§ Job:
Take each line from the entries that holds "Kouti" and copy it out.

§ Input data:
+===+
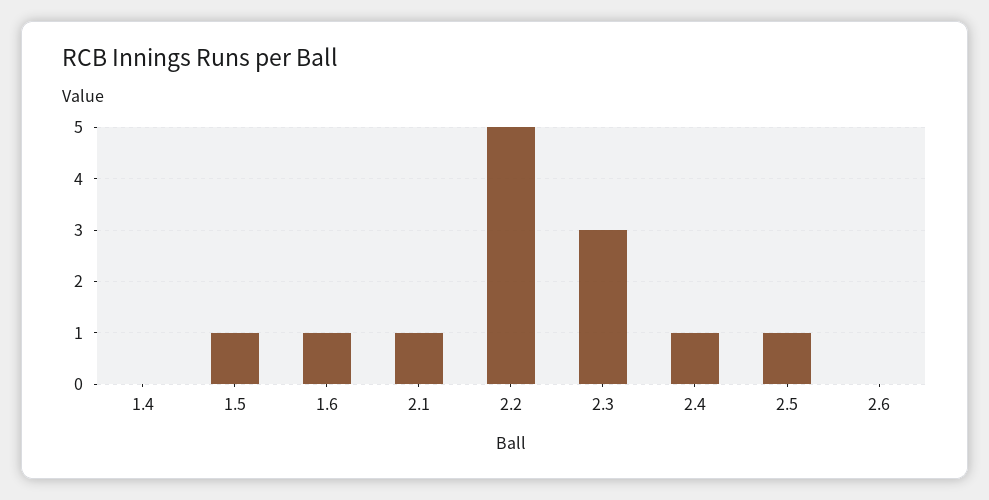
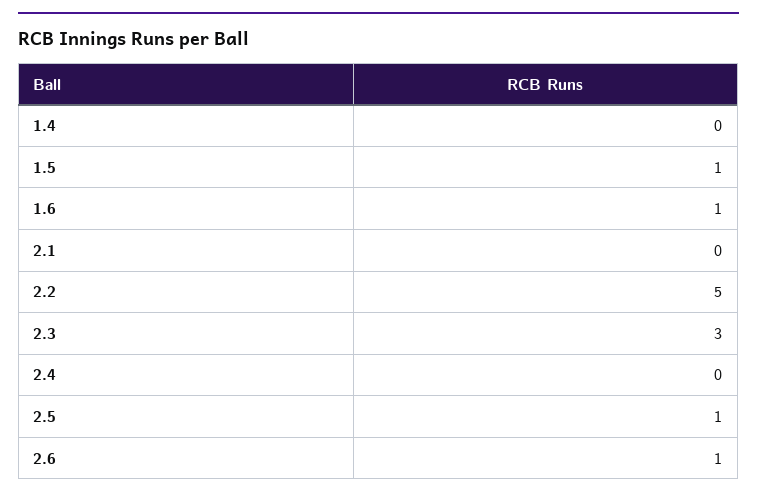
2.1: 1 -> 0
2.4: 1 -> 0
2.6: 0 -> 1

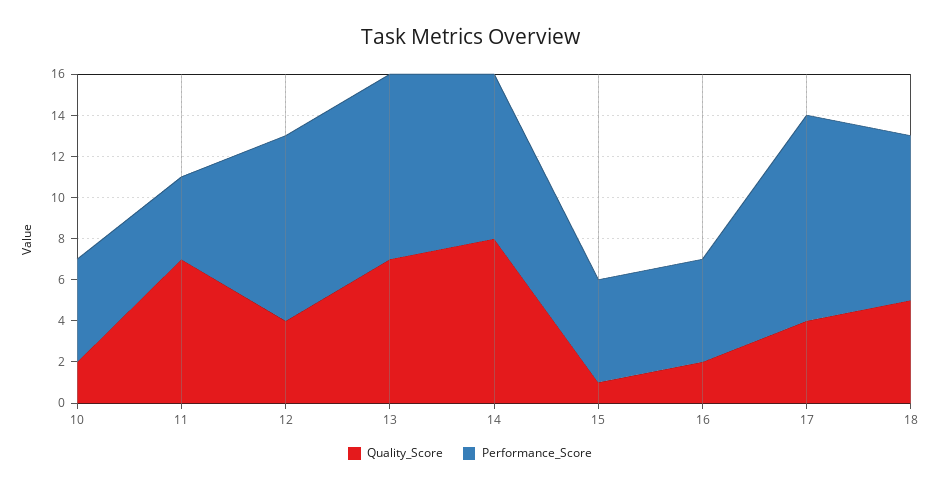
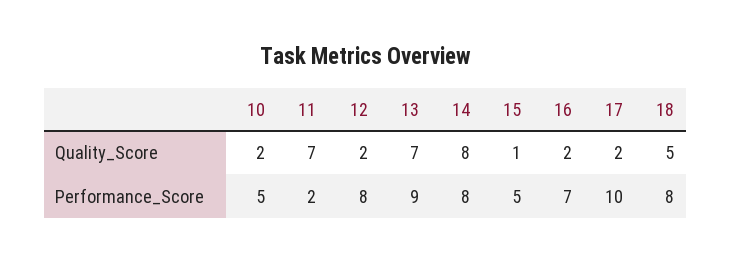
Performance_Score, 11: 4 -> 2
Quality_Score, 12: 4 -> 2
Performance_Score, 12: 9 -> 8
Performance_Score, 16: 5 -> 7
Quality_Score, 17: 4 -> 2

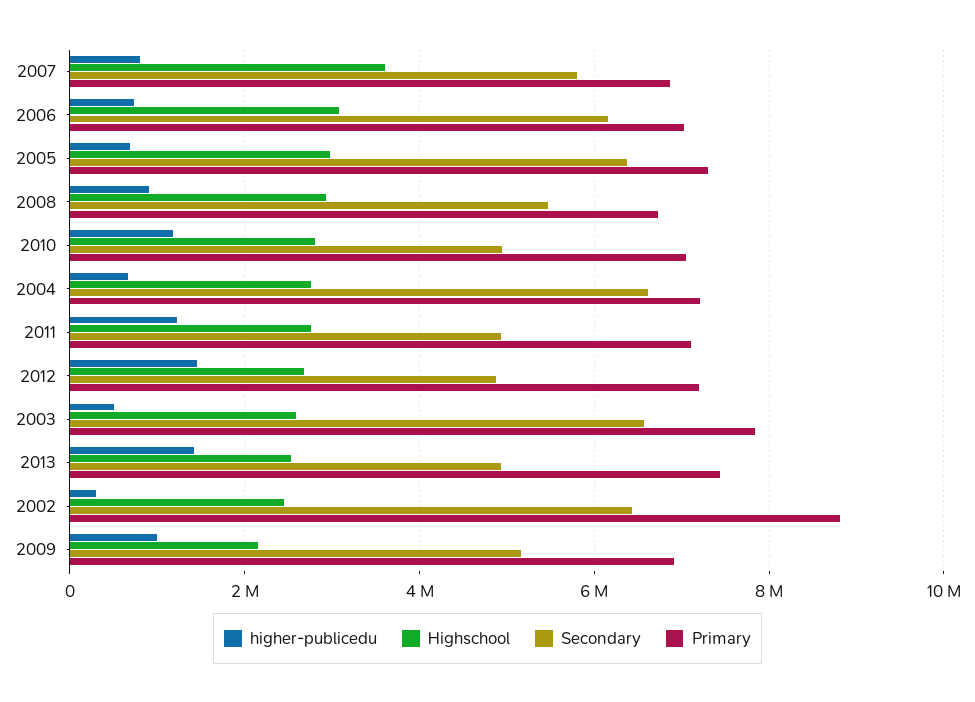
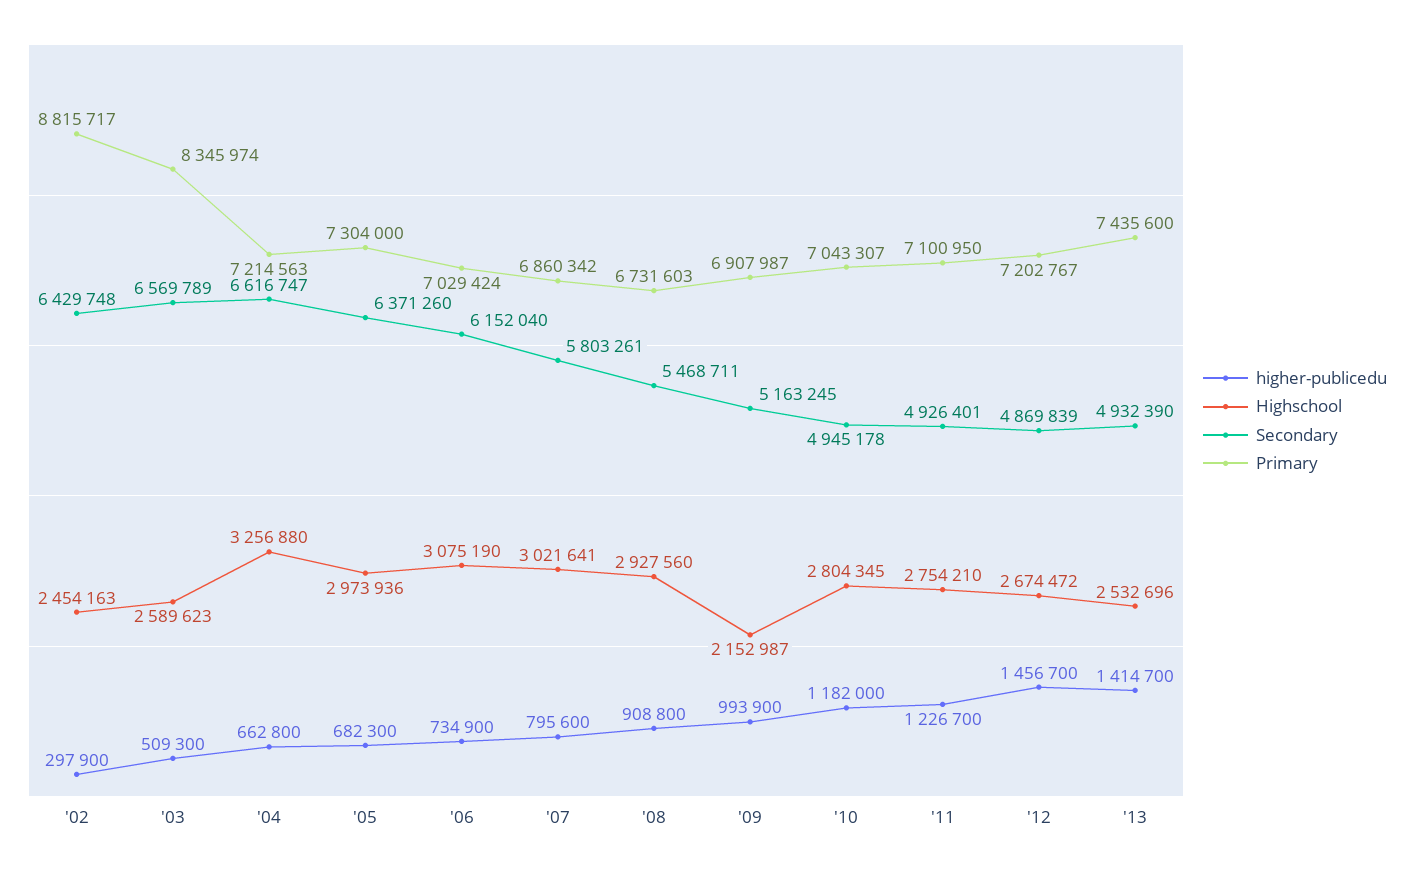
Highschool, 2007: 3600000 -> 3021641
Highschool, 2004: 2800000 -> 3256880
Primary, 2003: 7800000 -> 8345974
+===+
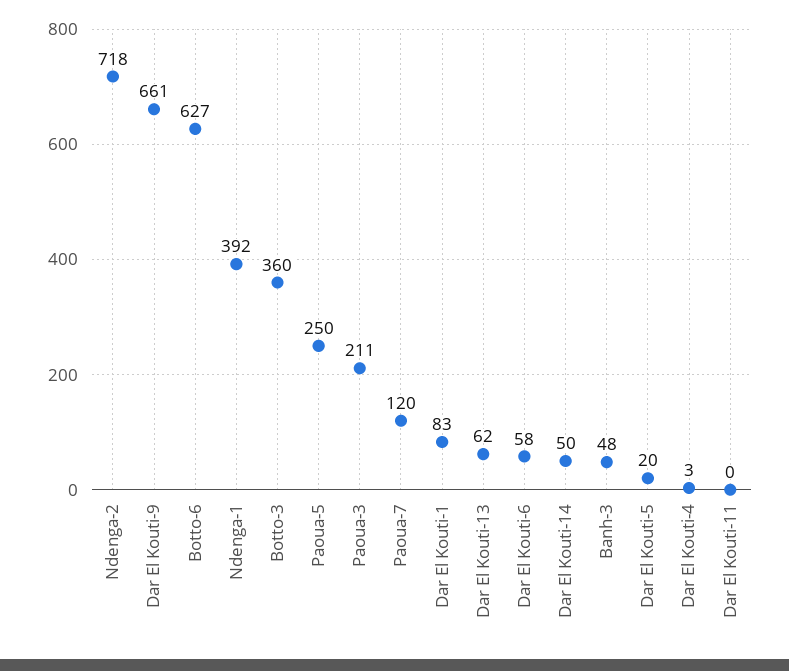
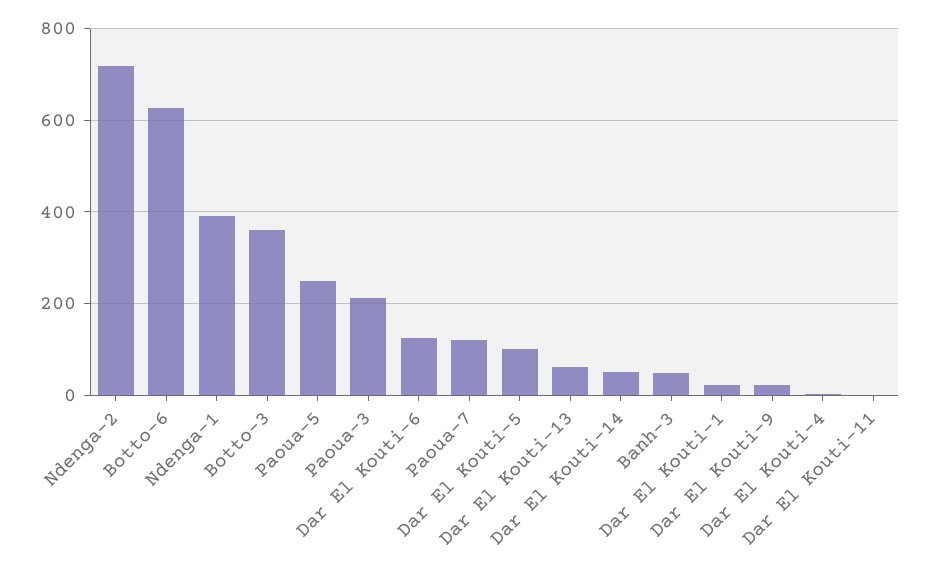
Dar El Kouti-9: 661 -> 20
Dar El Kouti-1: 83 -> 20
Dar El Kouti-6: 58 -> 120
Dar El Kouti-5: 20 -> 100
+===+
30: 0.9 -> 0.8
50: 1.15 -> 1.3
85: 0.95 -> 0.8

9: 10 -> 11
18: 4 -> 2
+===+
§ Task answer:
Dar El Kouti-9: 661 -> 20
Dar El Kouti-1: 83 -> 20
Dar El Kouti-6: 58 -> 120
Dar El Kouti-5: 20 -> 100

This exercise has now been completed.